Pediatrix manages the largest group of neonatal, or newborn, specialists in the country. The company buys up independent practices and takes over all the management, contracting and back-office functions. PDX manages 22% of all the neonatal intensive-care units in the country and is the number-one service provider to neonatologists in the U.S.

Beyond the Medicare play, there’s another long-term, secular growth trend here: As sad as it sounds, more and more births require admittance into a neonatal intensive-care unit. And the number is projected to go higher.
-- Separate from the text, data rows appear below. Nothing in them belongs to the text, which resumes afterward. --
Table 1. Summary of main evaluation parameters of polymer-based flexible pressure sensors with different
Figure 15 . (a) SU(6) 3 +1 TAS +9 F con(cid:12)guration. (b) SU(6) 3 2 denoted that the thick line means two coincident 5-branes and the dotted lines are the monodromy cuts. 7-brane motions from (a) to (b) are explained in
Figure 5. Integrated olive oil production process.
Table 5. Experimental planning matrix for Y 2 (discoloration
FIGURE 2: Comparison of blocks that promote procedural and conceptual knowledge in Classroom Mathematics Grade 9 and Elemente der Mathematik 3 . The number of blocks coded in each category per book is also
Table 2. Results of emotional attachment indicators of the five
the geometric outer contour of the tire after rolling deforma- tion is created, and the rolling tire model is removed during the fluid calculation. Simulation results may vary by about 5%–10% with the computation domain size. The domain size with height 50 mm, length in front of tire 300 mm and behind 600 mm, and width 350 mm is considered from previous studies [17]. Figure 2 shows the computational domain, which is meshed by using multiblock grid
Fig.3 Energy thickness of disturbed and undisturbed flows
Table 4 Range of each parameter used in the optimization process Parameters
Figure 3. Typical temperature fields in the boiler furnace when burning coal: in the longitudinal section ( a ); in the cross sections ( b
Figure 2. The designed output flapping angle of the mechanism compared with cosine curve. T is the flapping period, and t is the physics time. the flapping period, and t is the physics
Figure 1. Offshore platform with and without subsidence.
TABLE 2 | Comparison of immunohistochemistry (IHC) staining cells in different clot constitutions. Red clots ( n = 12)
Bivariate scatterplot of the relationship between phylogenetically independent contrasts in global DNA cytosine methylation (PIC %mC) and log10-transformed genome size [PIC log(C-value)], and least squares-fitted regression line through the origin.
Cramer said Wall Street’s overlooking both of these factors, and that’s at least part of the reason the stock has dropped so much over the past couple of months – to $48.49 from $70 in May. Certainly, PDX’s earnings miss and lowered guidance hurt the stock. But Wall Street’s assumption that birth rates will decline as a result of bad economic decisions isn’t as important as the increase in neonatal care.

The earnings miss took the fluff out of the stock, Cramer said, and the long- and short-term outlooks have brightened for Pediatrix. So the 8% growth Wall Street’s expecting is low. He’s predicting 13% for 2008. That would put PDX’s multiple at 17 times price to earnings, making the stock worth $62, up 28% from Wednesday’s close.